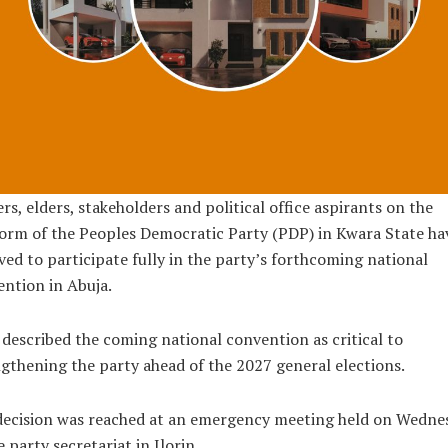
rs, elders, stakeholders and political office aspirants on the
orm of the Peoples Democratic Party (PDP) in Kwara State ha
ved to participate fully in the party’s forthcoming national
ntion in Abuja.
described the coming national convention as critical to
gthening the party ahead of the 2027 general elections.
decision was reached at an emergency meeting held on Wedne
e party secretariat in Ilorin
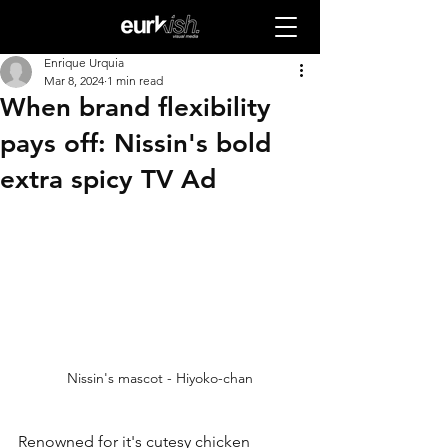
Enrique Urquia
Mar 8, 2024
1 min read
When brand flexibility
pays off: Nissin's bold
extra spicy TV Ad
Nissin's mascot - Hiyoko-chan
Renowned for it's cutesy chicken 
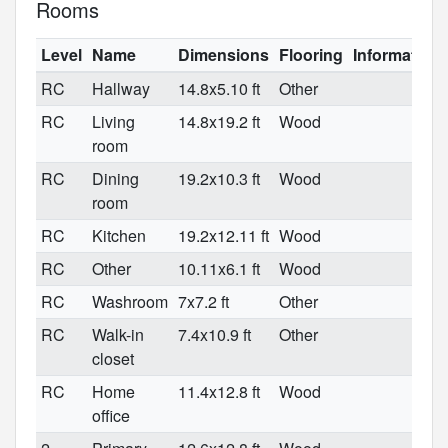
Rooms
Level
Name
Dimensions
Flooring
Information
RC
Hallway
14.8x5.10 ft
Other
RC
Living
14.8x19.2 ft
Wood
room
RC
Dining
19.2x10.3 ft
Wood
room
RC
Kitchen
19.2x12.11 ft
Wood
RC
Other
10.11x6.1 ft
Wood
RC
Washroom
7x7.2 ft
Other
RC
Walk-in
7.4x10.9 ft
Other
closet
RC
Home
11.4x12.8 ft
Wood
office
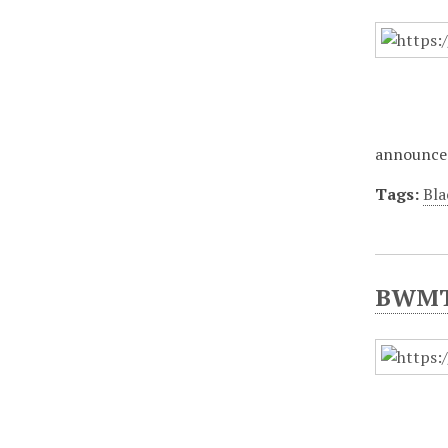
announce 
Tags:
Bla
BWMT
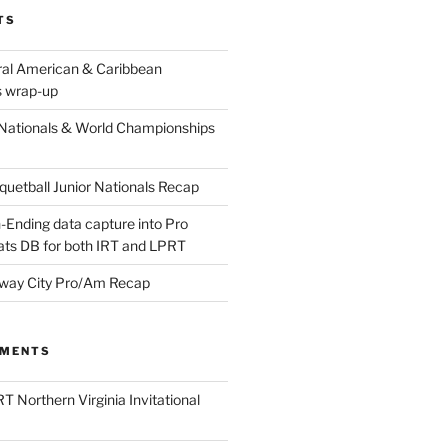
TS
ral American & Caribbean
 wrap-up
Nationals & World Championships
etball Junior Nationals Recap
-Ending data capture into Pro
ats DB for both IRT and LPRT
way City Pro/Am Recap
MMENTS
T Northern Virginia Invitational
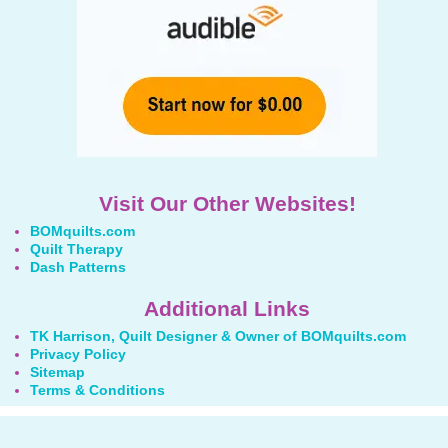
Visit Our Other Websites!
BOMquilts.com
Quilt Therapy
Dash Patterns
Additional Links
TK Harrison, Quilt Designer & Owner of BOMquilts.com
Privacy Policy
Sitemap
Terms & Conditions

==

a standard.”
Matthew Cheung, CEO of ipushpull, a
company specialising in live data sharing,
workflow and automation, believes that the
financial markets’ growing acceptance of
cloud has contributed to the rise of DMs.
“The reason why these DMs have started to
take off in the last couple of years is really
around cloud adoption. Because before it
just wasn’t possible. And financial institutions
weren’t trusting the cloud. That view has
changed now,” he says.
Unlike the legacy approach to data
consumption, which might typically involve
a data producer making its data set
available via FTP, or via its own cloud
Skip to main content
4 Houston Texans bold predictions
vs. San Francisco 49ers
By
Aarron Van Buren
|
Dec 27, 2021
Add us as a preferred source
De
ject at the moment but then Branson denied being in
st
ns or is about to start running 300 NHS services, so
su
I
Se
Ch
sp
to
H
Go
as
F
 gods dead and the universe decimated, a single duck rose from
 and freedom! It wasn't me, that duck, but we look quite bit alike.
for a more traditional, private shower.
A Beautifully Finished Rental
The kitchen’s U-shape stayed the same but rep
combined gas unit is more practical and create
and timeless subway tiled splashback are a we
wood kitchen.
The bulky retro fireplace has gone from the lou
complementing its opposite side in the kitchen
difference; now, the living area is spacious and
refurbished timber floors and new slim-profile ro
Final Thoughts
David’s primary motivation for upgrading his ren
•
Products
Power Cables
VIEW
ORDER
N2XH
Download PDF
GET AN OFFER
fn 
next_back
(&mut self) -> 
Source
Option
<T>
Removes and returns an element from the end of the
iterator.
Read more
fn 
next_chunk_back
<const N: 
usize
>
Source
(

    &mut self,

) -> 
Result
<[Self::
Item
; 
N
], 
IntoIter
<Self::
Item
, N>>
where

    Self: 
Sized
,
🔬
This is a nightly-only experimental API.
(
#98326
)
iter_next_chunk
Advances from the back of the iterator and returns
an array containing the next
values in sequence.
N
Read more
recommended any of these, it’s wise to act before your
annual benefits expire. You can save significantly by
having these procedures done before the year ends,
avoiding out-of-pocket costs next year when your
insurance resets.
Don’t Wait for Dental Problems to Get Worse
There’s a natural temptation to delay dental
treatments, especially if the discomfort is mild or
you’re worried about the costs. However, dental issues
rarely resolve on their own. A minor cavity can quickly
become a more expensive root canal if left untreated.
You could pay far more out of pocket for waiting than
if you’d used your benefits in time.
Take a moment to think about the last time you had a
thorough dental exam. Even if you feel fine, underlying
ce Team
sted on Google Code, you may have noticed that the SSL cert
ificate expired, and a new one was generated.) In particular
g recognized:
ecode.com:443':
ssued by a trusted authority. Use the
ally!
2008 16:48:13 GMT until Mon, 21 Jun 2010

==

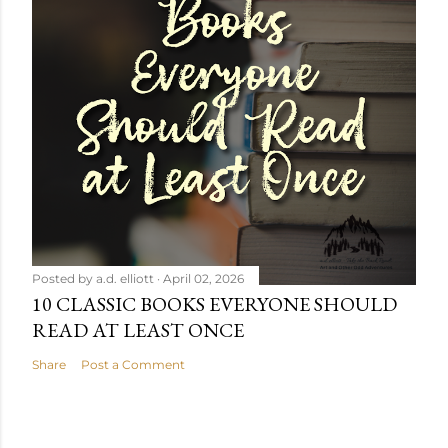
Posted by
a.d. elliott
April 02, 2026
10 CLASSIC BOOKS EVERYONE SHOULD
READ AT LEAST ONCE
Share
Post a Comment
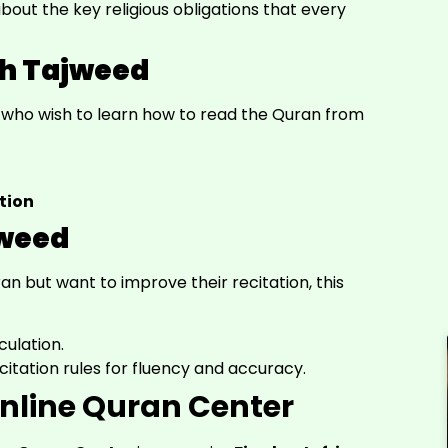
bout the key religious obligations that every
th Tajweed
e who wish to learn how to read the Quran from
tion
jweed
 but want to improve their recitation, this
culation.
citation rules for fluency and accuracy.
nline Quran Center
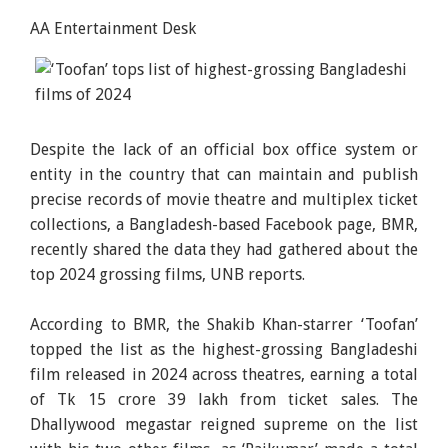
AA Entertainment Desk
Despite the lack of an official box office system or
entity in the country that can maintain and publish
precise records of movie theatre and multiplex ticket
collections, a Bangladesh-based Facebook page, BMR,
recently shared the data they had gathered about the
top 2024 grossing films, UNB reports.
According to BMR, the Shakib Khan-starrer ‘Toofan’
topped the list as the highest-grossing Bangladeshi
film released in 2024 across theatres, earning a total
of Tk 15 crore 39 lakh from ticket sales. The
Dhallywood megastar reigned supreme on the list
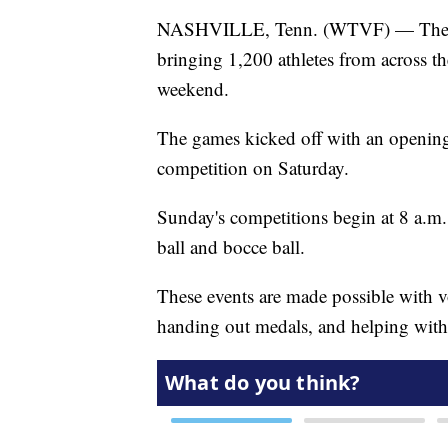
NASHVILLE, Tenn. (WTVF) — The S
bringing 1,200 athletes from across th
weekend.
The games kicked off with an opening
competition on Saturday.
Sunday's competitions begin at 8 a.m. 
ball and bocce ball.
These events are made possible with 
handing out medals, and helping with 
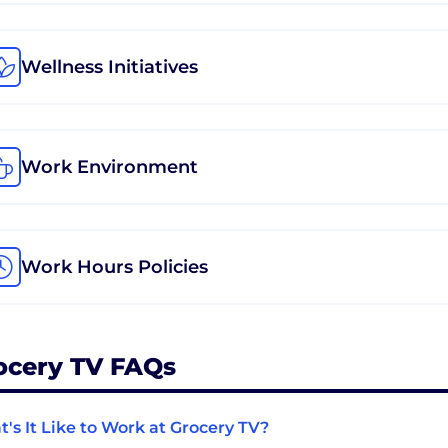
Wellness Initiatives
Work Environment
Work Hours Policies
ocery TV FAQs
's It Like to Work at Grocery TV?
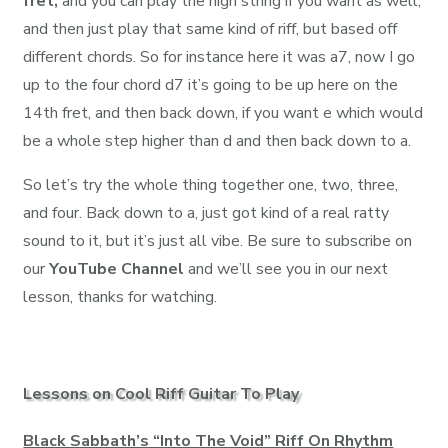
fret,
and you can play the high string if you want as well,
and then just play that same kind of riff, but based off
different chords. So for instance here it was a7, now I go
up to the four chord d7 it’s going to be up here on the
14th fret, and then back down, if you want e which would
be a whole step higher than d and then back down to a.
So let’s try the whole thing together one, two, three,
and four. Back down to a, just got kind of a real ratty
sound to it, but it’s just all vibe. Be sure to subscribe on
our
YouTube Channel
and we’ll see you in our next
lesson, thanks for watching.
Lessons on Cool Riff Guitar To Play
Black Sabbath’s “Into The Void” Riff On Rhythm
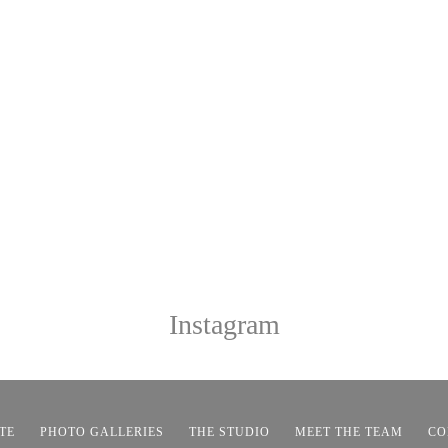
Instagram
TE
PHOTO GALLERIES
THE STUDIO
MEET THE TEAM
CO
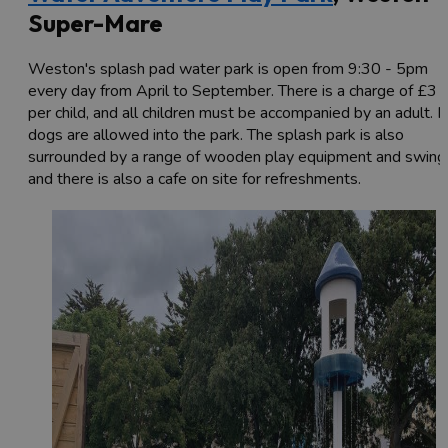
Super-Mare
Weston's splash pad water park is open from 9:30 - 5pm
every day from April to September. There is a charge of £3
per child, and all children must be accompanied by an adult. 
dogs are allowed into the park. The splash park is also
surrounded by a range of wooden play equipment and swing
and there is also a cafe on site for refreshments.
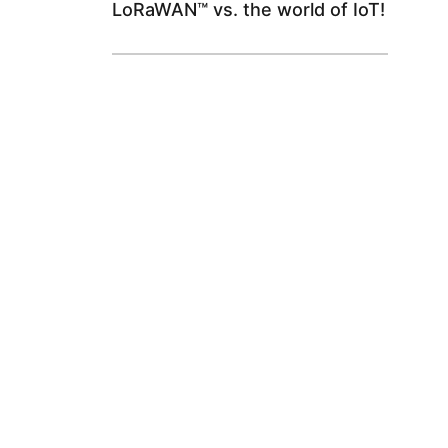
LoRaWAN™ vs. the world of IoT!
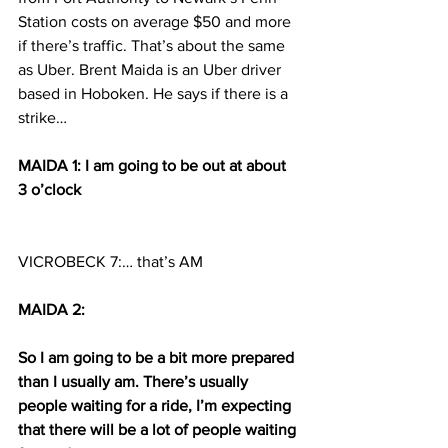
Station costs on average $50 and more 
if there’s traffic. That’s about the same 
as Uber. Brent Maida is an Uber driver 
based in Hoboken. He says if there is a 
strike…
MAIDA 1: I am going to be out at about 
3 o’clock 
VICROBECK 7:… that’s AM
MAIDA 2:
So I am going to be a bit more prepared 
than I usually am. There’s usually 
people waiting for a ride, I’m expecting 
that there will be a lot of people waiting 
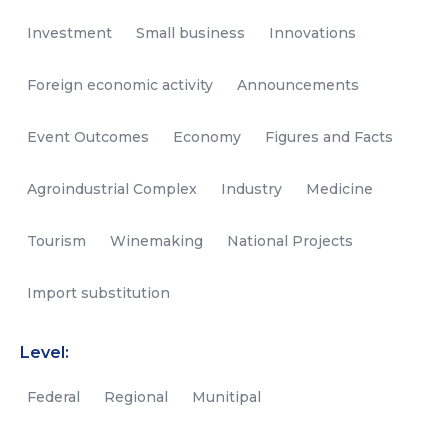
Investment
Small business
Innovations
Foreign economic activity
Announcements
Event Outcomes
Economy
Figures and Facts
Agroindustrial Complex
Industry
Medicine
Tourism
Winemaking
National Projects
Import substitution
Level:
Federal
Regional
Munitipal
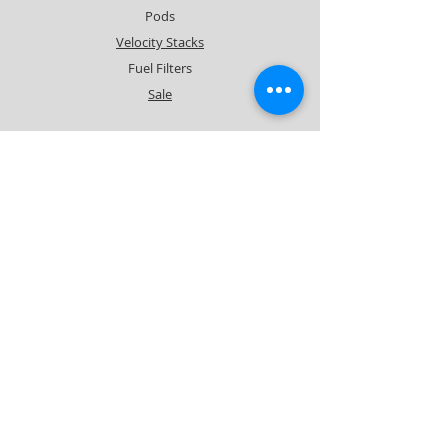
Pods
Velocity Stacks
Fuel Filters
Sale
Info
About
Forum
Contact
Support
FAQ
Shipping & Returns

=== Exercise aim ===
Can you copy out every row above, from the one containing "rs, elders, stakeholders" down to the one containing "Renowned for it's cutesy chicken", with both of those rows included? Leave the pictures out.

=== Answer to the exercise ===
rs, elders, stakeholders and political office aspirants on the
orm of the Peoples Democratic Party (PDP) in Kwara State ha
ved to participate fully in the party’s forthcoming national
ntion in Abuja.
described the coming national convention as critical to
gthening the party ahead of the 2027 general elections.
decision was reached at an emergency meeting held on Wedne
e party secretariat in Ilorin
Enrique Urquia
Mar 8, 2024
1 min read
When brand flexibility
pays off: Nissin's bold
extra spicy TV Ad
Nissin's mascot - Hiyoko-chan
Renowned for it's cutesy chicken 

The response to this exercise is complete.